*RAW DATA*:
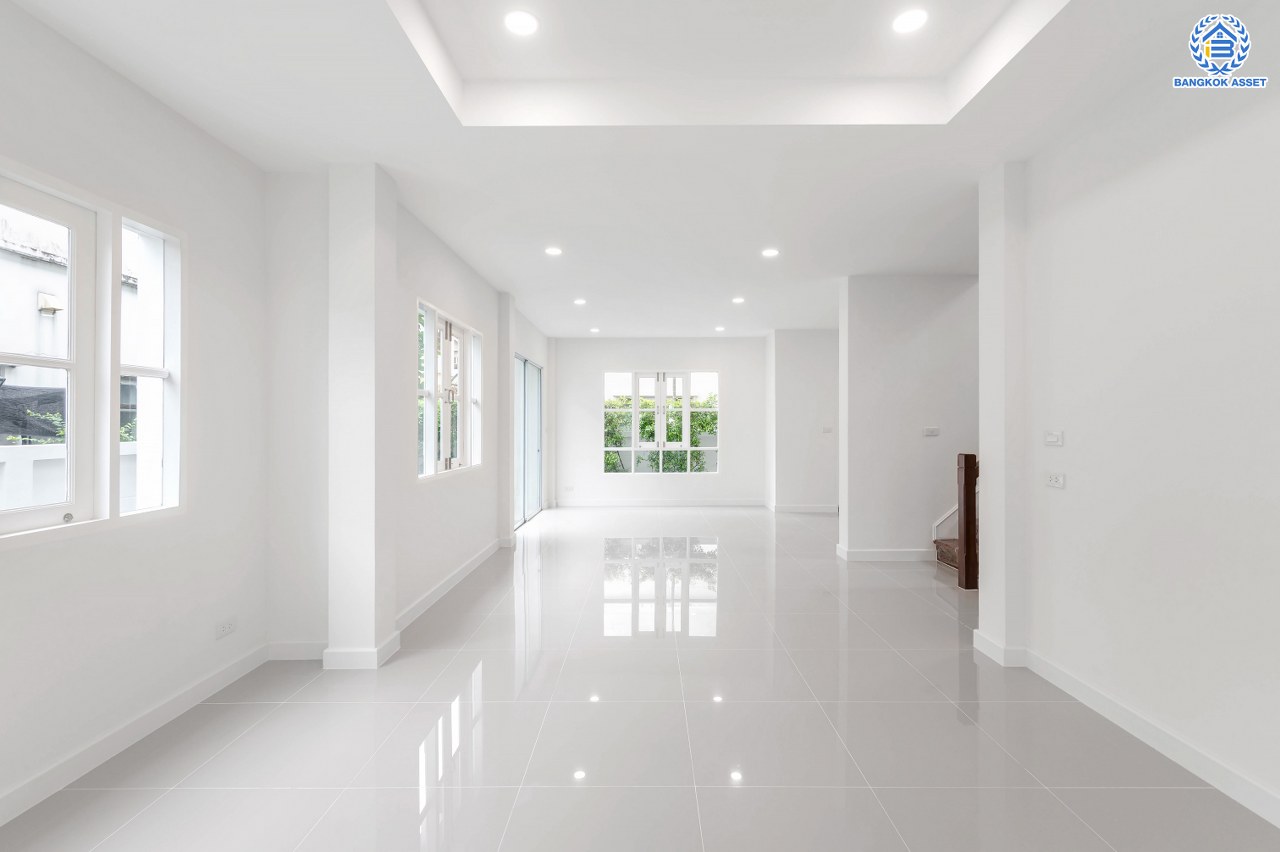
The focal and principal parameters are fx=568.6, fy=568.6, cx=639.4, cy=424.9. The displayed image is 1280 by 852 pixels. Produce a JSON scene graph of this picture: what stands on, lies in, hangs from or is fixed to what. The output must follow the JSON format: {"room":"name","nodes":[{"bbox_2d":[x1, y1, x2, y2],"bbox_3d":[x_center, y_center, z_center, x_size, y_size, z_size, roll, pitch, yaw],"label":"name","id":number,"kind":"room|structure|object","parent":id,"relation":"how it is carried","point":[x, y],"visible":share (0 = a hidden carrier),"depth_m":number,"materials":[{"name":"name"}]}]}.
{"room":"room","nodes":[
{"label":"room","id":0,"kind":"room"},
{"bbox_2d":[2,3,275,821],"bbox_3d":[-2.173,-0.104,1.008,0.195,2.821,4.541,0,0,0],"label":"left wall","id":1,"kind":"structure","parent":0,"point":[13,562],"depth_m":2.38,"materials":[{"name":"white paint"}]},
{"bbox_2d":[0,161,184,541],"bbox_3d":[-2.168,-0.234,1.913,0.130,1.297,1.440,0,0,0],"label":"window","id":2,"kind":"structure","parent":1,"relation":"in","point":[68,366],"depth_m":2.22,"materials":[{"name":"white"}]},
{"bbox_2d":[0,641,272,826],"bbox_3d":[-2.071,1.230,1.053,0.016,0.100,4.142,0,0,0],"label":"baseboard","id":3,"kind":"structure","parent":1,"relation":"attached to","point":[226,674],"depth_m":2.23,"materials":[{"name":"white paint"}]},
{"bbox_2d":[214,617,236,639],"bbox_3d":[-2.025,0.988,2.781,0.011,0.073,0.122,0,0,0],"label":"wall socket","id":4,"kind":"object","parent":1,"relation":"attached to","point":[226,627],"visible":0.99,"depth_m":2.77,"materials":[{"name":"white plastic"}]},
{"bbox_2d":[268,640,326,660],"bbox_3d":[-1.835,1.228,3.100,0.366,0.102,0.016,0,0,0],"label":"baseboard","id":5,"kind":"structure","parent":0,"point":[309,654],"depth_m":3.09,"materials":[{"name":"white paint"}]},
{"bbox_2d":[327,160,397,669],"bbox_3d":[-1.525,-0.056,3.135,0.274,2.684,0.315,0,0,0],"label":"column","id":6,"kind":"structure","parent":0,"point":[371,239],"depth_m":2.99,"materials":[{"name":"white paint"}]},
{"bbox_2d":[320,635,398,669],"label":"baseboard","id":7,"kind":"structure","parent":6,"relation":"attached to","point":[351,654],"depth_m":2.97,"materials":[{"name":"white paint"}]},
{"bbox_2d":[266,164,550,666],"bbox_3d":[-1.625,-0.128,5.892,0.578,2.788,5.981,0,0,0],"label":"left far wall","id":8,"kind":"structure","parent":0,"point":[427,279],"depth_m":3.40,"materials":[{"name":"white paint"}]},
{"bbox_2d":[416,300,483,481],"bbox_3d":[-1.569,-0.252,4.637,0.131,1.278,1.606,0,0,0],"label":"window","id":9,"kind":"structure","parent":8,"relation":"in","point":[449,326],"depth_m":4.59,"materials":[{"name":"white glass"}]},
{"bbox_2d":[396,537,504,630],"bbox_3d":[-1.461,1.225,4.649,0.018,0.104,2.801,0,0,0],"label":"baseboard","id":10,"kind":"structure","parent":8,"relation":"attached to","point":[437,594],"depth_m":4.27,"materials":[{"name":"white paint"}]},
{"bbox_2d":[513,353,543,528],"bbox_3d":[-1.543,0.193,7.605,0.106,2.156,2.114,0,0,0],"label":"sliding glass door","id":11,"kind":"structure","parent":8,"relation":"in","point":[537,408],"depth_m":7.79,"materials":[{"name":"glass"}]},
{"bbox_2d":[5,0,1237,339],"bbox_3d":[0.701,-1.535,4.109,5.878,0.309,10.601,0,0,0],"label":"ceiling","id":12,"kind":"structure","parent":0,"point":[499,279],"depth_m":2.64,"materials":[{"name":"white paint"}]},
{"bbox_2d":[504,9,538,36],"bbox_3d":[-0.483,-1.637,2.317,0.149,0.010,0.149,0,0,0],"label":"ceiling light","id":13,"kind":"object","parent":12,"relation":"in","point":[527,23],"visible":0.99,"depth_m":2.31,"materials":[{"name":"white"}]},
{"bbox_2d":[544,245,562,256],"bbox_3d":[-0.710,-1.432,4.678,0.154,0.011,0.154,0,0,0],"label":"ceiling light","id":14,"kind":"object","parent":12,"relation":"in","point":[554,252],"visible":0.99,"depth_m":4.66,"materials":[{"name":"white"}]},
{"bbox_2d":[573,297,586,305],"bbox_3d":[-0.696,-1.429,6.575,0.154,0.021,0.154,0,0,0],"label":"ceiling light","id":15,"kind":"object","parent":12,"relation":"in","point":[579,301],"visible":0.99,"depth_m":6.56,"materials":[{"name":"white"}]},
{"bbox_2d":[589,326,600,333],"bbox_3d":[-0.675,-1.425,8.515,0.159,0.025,0.158,0,0,0],"label":"ceiling light","id":16,"kind":"object","parent":12,"relation":"in","point":[594,331],"visible":0.99,"depth_m":8.49,"materials":[{"name":"white"}]},
{"bbox_2d":[714,325,725,331],"bbox_3d":[1.184,-1.427,8.407,0.155,0.031,0.154,0,0,0],"label":"ceiling light","id":17,"kind":"object","parent":12,"relation":"in","point":[720,329],"visible":0.99,"depth_m":8.39,"materials":[{"name":"white"}]},
{"bbox_2d":[731,296,745,304],"bbox_3d":[1.126,-1.428,6.489,0.153,0.024,0.153,0,0,0],"label":"ceiling light","id":18,"kind":"object","parent":12,"relation":"in","point":[737,299],"visible":0.98,"depth_m":6.48,"materials":[{"name":"white"}]},
{"bbox_2d":[761,247,779,257],"bbox_3d":[1.084,-1.435,4.719,0.158,0.014,0.158,0,0,0],"label":"ceiling light","id":19,"kind":"object","parent":12,"relation":"in","point":[770,252],"visible":0.99,"depth_m":4.71,"materials":[{"name":"white"}]},
{"bbox_2d":[891,8,927,33],"bbox_3d":[1.096,-1.642,2.309,0.149,0.010,0.148,0,0,0],"label":"ceiling light","id":20,"kind":"object","parent":12,"relation":"in","point":[913,21],"visible":0.99,"depth_m":2.30,"materials":[{"name":"white"}]},
{"bbox_2d":[1,504,1279,851],"bbox_3d":[0.793,1.342,3.892,6.147,0.112,11.016,0,0,0],"label":"floor","id":21,"kind":"structure","parent":0,"point":[1053,806],"depth_m":2.37,"materials":[{"name":"tile"}]},
{"bbox_2d":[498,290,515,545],"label":"column","id":22,"kind":"structure","parent":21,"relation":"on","point":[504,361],"depth_m":6.00,"materials":[{"name":"white paint"}]},
{"bbox_2d":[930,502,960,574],"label":"staircase","id":23,"kind":"structure","parent":21,"relation":"on","point":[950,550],"depth_m":5.25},
{"bbox_2d":[956,452,977,587],"bbox_3d":[2.605,0.731,4.524,0.109,1.101,0.088,0,0,0],"label":"newel post","id":24,"kind":"object","parent":21,"relation":"on","point":[965,458],"visible":0.85,"depth_m":4.48,"materials":[{"name":"brown wood"}]},
{"bbox_2d":[552,336,767,504],"bbox_3d":[0.347,-0.094,9.179,3.812,2.745,0.199,0,0,0],"label":"back wall","id":25,"kind":"structure","parent":0,"point":[597,366],"depth_m":9.08,"materials":[{"name":"white paint"}]},
{"bbox_2d":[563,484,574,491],"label":"wall socket","id":26,"kind":"object","parent":25,"relation":"attached to","point":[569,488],"visible":1,"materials":[{"name":"white plastic"}]},
{"bbox_2d":[600,370,719,474],"bbox_3d":[0.341,-0.059,9.153,1.878,1.679,0.109,0,0,0],"label":"far window","id":27,"kind":"structure","parent":25,"relation":"in","point":[634,411],"depth_m":9.15,"materials":[{"name":"white glass"}]},
{"bbox_2d":[553,498,768,506],"bbox_3d":[0.378,1.229,9.004,3.572,0.105,0.016,0,0,0],"label":"baseboard","id":28,"kind":"structure","parent":25,"relation":"attached to","point":[737,503],"depth_m":9.00,"materials":[{"name":"white paint"}]},
{"bbox_2d":[766,329,838,514],"bbox_3d":[2.854,-0.067,8.570,2.006,2.716,0.659,0,0,0],"label":"far right wall","id":29,"kind":"structure","parent":0,"point":[820,396],"depth_m":8.28,"materials":[{"name":"white paint"}]},
{"bbox_2d":[768,503,837,513],"bbox_3d":[2.672,1.234,8.388,1.782,0.105,0.022,0,0,0],"label":"baseboard","id":30,"kind":"structure","parent":29,"relation":"attached to","point":[820,510],"depth_m":8.39,"materials":[{"name":"white paint"}]},
{"bbox_2d":[821,425,832,433],"bbox_3d":[2.646,0.062,8.030,0.140,0.111,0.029,0,0,0],"label":"light switch","id":31,"kind":"object","parent":29,"relation":"attached to","point":[827,430],"visible":0.99,"depth_m":8.03,"materials":[{"name":"white plastic"}]},
{"bbox_2d":[837,275,980,561],"bbox_3d":[2.889,-0.073,5.409,1.939,2.706,0.154,0,0,0],"label":"partition wall","id":32,"kind":"structure","parent":0,"point":[898,299],"depth_m":5.33,"materials":[{"name":"white paint"}]},
{"bbox_2d":[836,544,934,562],"bbox_3d":[2.570,1.219,5.358,1.400,0.111,0.132,0,0,0],"label":"baseboard","id":33,"kind":"structure","parent":32,"relation":"attached to","point":[872,552],"depth_m":5.30,"materials":[{"name":"white paint"}]},
{"bbox_2d":[922,426,939,436],"bbox_3d":[2.656,0.064,5.182,0.178,0.089,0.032,0,0,0],"label":"light switch","id":34,"kind":"object","parent":32,"relation":"attached to","point":[935,430],"visible":0.98,"depth_m":5.18,"materials":[{"name":"white plastic"}]},
{"bbox_2d":[976,161,1027,665],"bbox_3d":[2.045,-0.073,3.179,0.237,2.689,0.304,0,0,0],"label":"right pillar","id":35,"kind":"structure","parent":0,"point":[985,274],"depth_m":3.07,"materials":[{"name":"white paint"}]},
{"bbox_2d":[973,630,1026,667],"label":"baseboard","id":36,"kind":"structure","parent":35,"relation":"attached to","point":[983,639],"depth_m":3.03,"materials":[{"name":"white paint"}]},
{"bbox_2d":[1014,8,1279,824],"bbox_3d":[2.150,-0.096,1.092,0.178,2.778,4.450,0,0,0],"label":"right wall","id":37,"kind":"structure","parent":0,"point":[1055,505],"depth_m":2.23,"materials":[{"name":"white paint"}]},
{"bbox_2d":[1044,430,1063,445],"bbox_3d":[2.061,0.062,2.838,0.015,0.069,0.111,0,0,0],"label":"light switch","id":38,"kind":"object","parent":37,"relation":"attached to","point":[1055,435],"visible":0.98,"depth_m":2.83,"materials":[{"name":"white plastic"}]},
{"bbox_2d":[1045,472,1065,488],"bbox_3d":[2.065,0.272,2.832,0.014,0.072,0.115,0,0,0],"label":"wall socket","id":39,"kind":"object","parent":37,"relation":"attached to","point":[1058,483],"visible":0.99,"depth_m":2.83,"materials":[{"name":"white plastic"}]},
{"bbox_2d":[1015,644,1279,828],"bbox_3d":[2.015,1.232,1.406,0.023,0.099,4.130,0,0,0],"label":"baseboard","id":40,"kind":"structure","parent":37,"relation":"attached to","point":[1088,694],"depth_m":2.27,"materials":[{"name":"white paint"}]},
{"bbox_2d":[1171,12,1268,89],"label":"logo","id":41,"kind":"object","parent":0,"point":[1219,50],"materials":[{"name":"blue"}]},
{"label":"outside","id":42,"kind":"structure","parent":0,"visible":0},
{"bbox_2d":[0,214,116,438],"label":"neighboring building","id":43,"kind":"structure","parent":42,"point":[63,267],"depth_m":7.54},
{"bbox_2d":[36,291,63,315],"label":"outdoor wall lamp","id":44,"kind":"object","parent":43,"relation":"attached to","point":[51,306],"visible":0.78,"depth_m":6.98,"materials":[{"name":"white"}]},
{"bbox_2d":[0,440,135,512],"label":"garden wall","id":45,"kind":"structure","parent":42,"point":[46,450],"depth_m":3.77,"materials":[{"name":"white paint"}]},
{"label":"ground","id":46,"kind":"structure","parent":42,"visible":0},
{"bbox_2d":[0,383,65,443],"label":"tarp","id":47,"kind":"object","parent":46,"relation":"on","point":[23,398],"visible":0.4,"depth_m":5.83,"materials":[{"name":"black"}]},
{"bbox_2d":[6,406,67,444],"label":"shrub outside left window","id":48,"kind":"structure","parent":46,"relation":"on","point":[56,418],"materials":[{"name":"green plant"}]},
{"bbox_2d":[604,393,716,472],"bbox_3d":[0.367,0.457,11.499,4.748,2.168,1.406,0,0,0],"label":"hedge","id":49,"kind":"object","parent":46,"relation":"on","point":[647,416],"visible":0.24,"depth_m":11.19,"materials":[{"name":"green plant"}]}
]}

*TASK DIRECTIONS*: In the records above, collect each line with "room".

*WRITTEN REPLY*:
The focal and principal parameters are fx=568.6, fy=568.6, cx=639.4, cy=424.9. The displayed image is 1280 by 852 pixels. Produce a JSON scene graph of this picture: what stands on, lies in, hangs from or is fixed to what. The output must follow the JSON format: {"room":"name","nodes":[{"bbox_2d":[x1, y1, x2, y2],"bbox_3d":[x_center, y_center, z_center, x_size, y_size, z_size, roll, pitch, yaw],"label":"name","id":number,"kind":"room|structure|object","parent":id,"relation":"how it is carried","point":[x, y],"visible":share (0 = a hidden carrier),"depth_m":number,"materials":[{"name":"name"}]}]}.
{"room":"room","nodes":[
{"label":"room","id":0,"kind":"room"},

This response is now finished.